Activists and local council members were to distribute the aid Friday in Daraya, but the Observatory reported new government airstrikes.
French Foreign Minister Jean-Marc Ayrault expressed “indignation” at the bombings after the aid delivery and accused the government of “extraordinary duplicity.” He spoke to reporters at U.N. headquarters in New York after presiding over a Security Council meeting on the protection of civilians during peacekeeping missions.
An opposition activist in the suburb alleged the government allowed in only minimal amounts of food in order to create conflict among the starving residents.
“Nothing has been distributed so far and the barrel bombs are falling on the city,” said media activist Muhannad Abu al-Zein. “They allowed in foodstuffs for a quarter of the families here.”
The U.N. estimated 4,000 to 8,000 people are in Daraya, which has been blockaded since its residents expelled security forces in the early stages of the 2011 uprising against President Bashar Assad.
“We are seeing a definite improvement on the humanitarian situation and humanitarian supplies,” said U.N. Ambassador Vitaly Churkin of Russia, which is Assad’s most powerful ally.

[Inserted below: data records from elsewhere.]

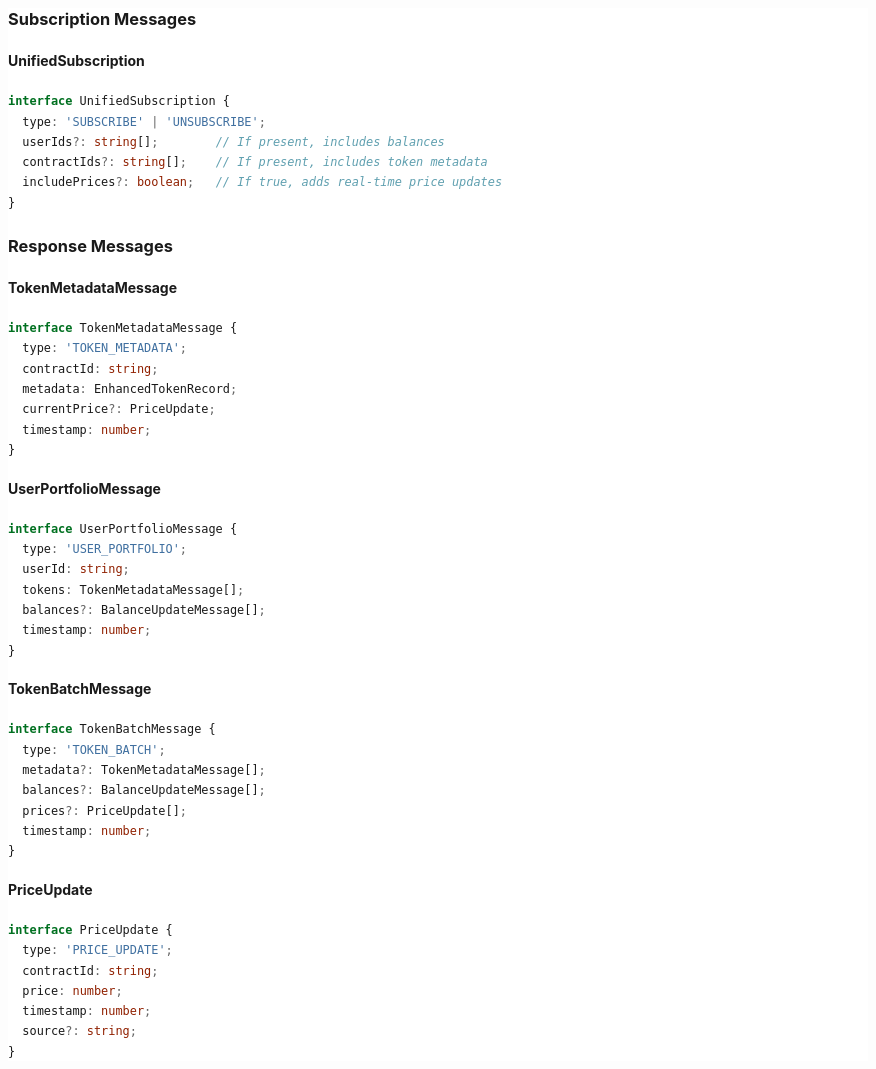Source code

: ### Subscription Messages

#### UnifiedSubscription
```typescript
interface UnifiedSubscription {
  type: 'SUBSCRIBE' | 'UNSUBSCRIBE';
  userIds?: string[];        // If present, includes balances
  contractIds?: string[];    // If present, includes token metadata  
  includePrices?: boolean;   // If true, adds real-time price updates
}
```

### Response Messages

#### TokenMetadataMessage
```typescript
interface TokenMetadataMessage {
  type: 'TOKEN_METADATA';
  contractId: string;
  metadata: EnhancedTokenRecord;
  currentPrice?: PriceUpdate;
  timestamp: number;
}
```

#### UserPortfolioMessage
```typescript
interface UserPortfolioMessage {
  type: 'USER_PORTFOLIO';
  userId: string;
  tokens: TokenMetadataMessage[];
  balances?: BalanceUpdateMessage[];
  timestamp: number;
}
```

#### TokenBatchMessage
```typescript
interface TokenBatchMessage {
  type: 'TOKEN_BATCH';
  metadata?: TokenMetadataMessage[];
  balances?: BalanceUpdateMessage[];
  prices?: PriceUpdate[];
  timestamp: number;
}
```

#### PriceUpdate
```typescript
interface PriceUpdate {
  type: 'PRICE_UPDATE';
  contractId: string;
  price: number;
  timestamp: number;
  source?: string;
}
```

“The Syrian government approved almost entirely the (U.N.) humanitarian plan in June,” he said. “We hope that things will improve.”
But Daraya-based opposition activist Shadi Matar said: “The amount of food is not enough.”

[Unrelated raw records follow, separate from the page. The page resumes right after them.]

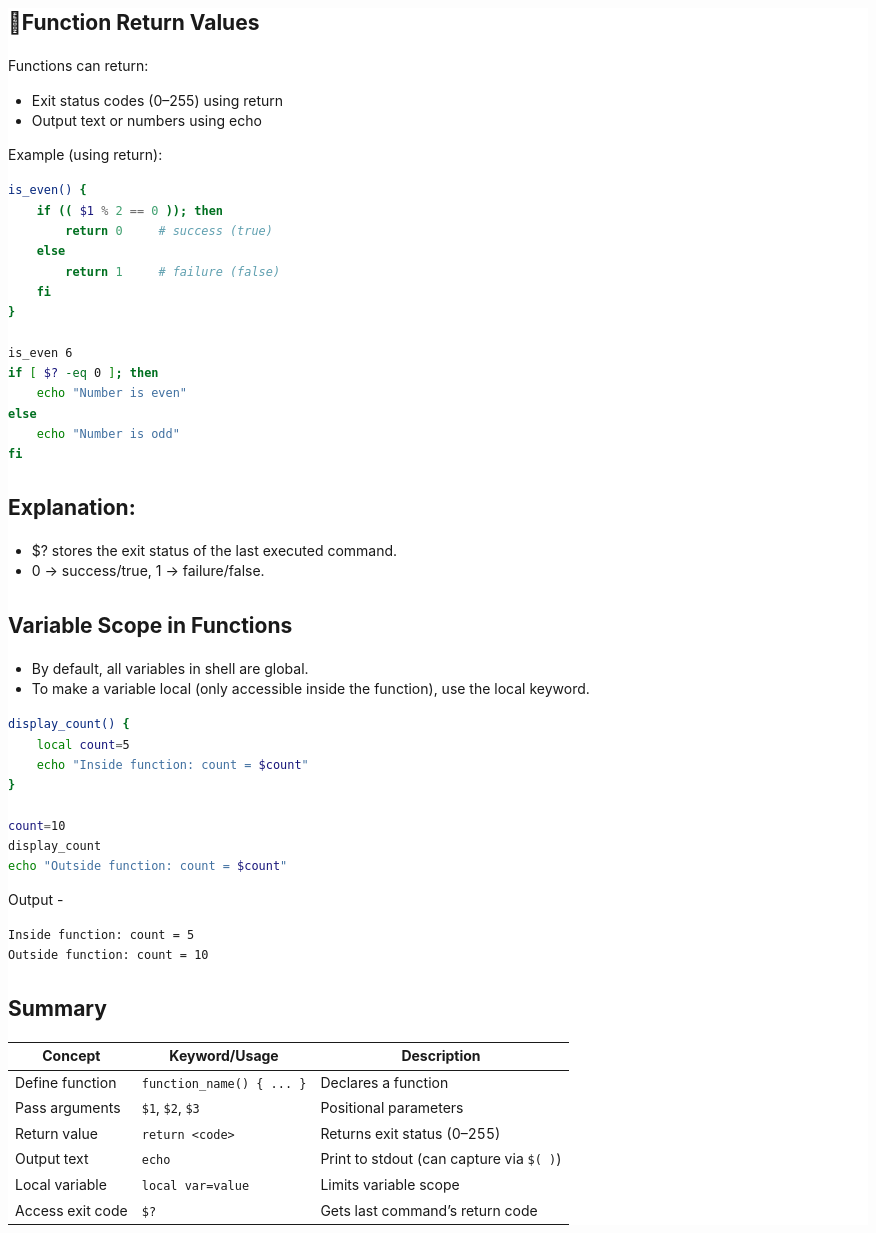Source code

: ## 🔹Function Return Values

Functions can return:
- Exit status codes (0–255) using return
- Output text or numbers using echo

Example (using return):
```bash
is_even() {
    if (( $1 % 2 == 0 )); then
        return 0     # success (true)
    else
        return 1     # failure (false)
    fi
}

is_even 6
if [ $? -eq 0 ]; then
    echo "Number is even"
else
    echo "Number is odd"
fi
```
## Explanation:
- $? stores the exit status of the last executed command.
- 0 → success/true, 1 → failure/false.


## Variable Scope in Functions
- By default, all variables in shell are global.
- To make a variable local (only accessible inside the function), use the local keyword.

```bash
display_count() {
    local count=5
    echo "Inside function: count = $count"
}

count=10
display_count
echo "Outside function: count = $count"
```

Output -
```bash
Inside function: count = 5
Outside function: count = 10
```

## Summary
| Concept          | Keyword/Usage             | Description                              |
| ---------------- | ------------------------- | ---------------------------------------- |
| Define function  | `function_name() { ... }` | Declares a function                      |
| Pass arguments   | `$1`, `$2`, `$3`          | Positional parameters                    |
| Return value     | `return <code>`           | Returns exit status (0–255)              |
| Output text      | `echo`                    | Print to stdout (can capture via `$( )`) |
| Local variable   | `local var=value`         | Limits variable scope                    |
| Access exit code | `$?`                      | Gets last command’s return code          |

“The aid delivered is enough for 2,400 people at a time when there are 8,300 besieged persons,” he said by telephone.
Last week, a convoy from the U.N., the International Committee of the Red Cross and SARC reached Daraya with medicine, baby formula and “nutritional items for children” — but no food.
The U.N. estimates 592,700 people live under siege in all of Syria, with about 452,700 of them under blockades by government forces. Lifting sieges on rebel-held areas was a key demand by the opposition during peace talks that failed earlier this year in Geneva.
In an online video posted by Daraya activists, a World Food Program official said his group delivered rations that would feed about 2,400 people for one month. A nine-truck convoy brought in medical supplies and health items, along with rice, lentils, chickpeas, beans, bulgur, oil, salt and sugar, the WFP said.
The WFP official, who was not identified by the activists posting the video, said he had met with community leaders and some recipients of the aid. “Most families have to do with one meal per day in order to be able to get by,” he said.
A statement by the U.N. Office for the Coordination of Humanitarian Affairs said the operation finished before dawn Friday.
“This delivery was successful, but the U.N. continues to call for unconditional, unimpeded, and sustained humanitarian access to all people in need” across Syria, it said, adding that 4.6 million people are in hard-to-reach and besieged areas.
Amateur video online showed U.N. SUVs and white SARC trucks driving through sand barriers in the dark and met by opposition fighters. The video appeared genuine and corresponded to Associated Press reporting.
Joining the convoy were the U.N. humanitarian coordinator for Syria, Yacoub El Hillo, and Khawla Mattar, a spokeswoman for the U.N. special envoy to Syria, Staffan de Mistura, according to activists’ online photos.
Also Friday, a 39-truck convoy delivered food and other relief to the besieged Damascus suburb of Douma, the U.N. and the Syrian Arab Red Crescent said. Government forces had been maintaining an aid blockade on the opposition-run suburb since 2013, according to the Observatory, although residents have been able to smuggle food in.
Russia’s Churkin said a “great worry” was the situation in Aleppo, where the al-Qaida-linked Nusra Front has stepped up military activity and “numerous civilian casualties” were reported from the group’s shelling.
Meanwhile, the watchdog group Reporters Without Borders said Osama Jumas, a photographer employed by the British photo agency Images Live, was killed June 5 in Aleppo. It said he was wounded while covering a government artillery bombardment and was in an ambulance that later was hit by a shell, killing him and the driver.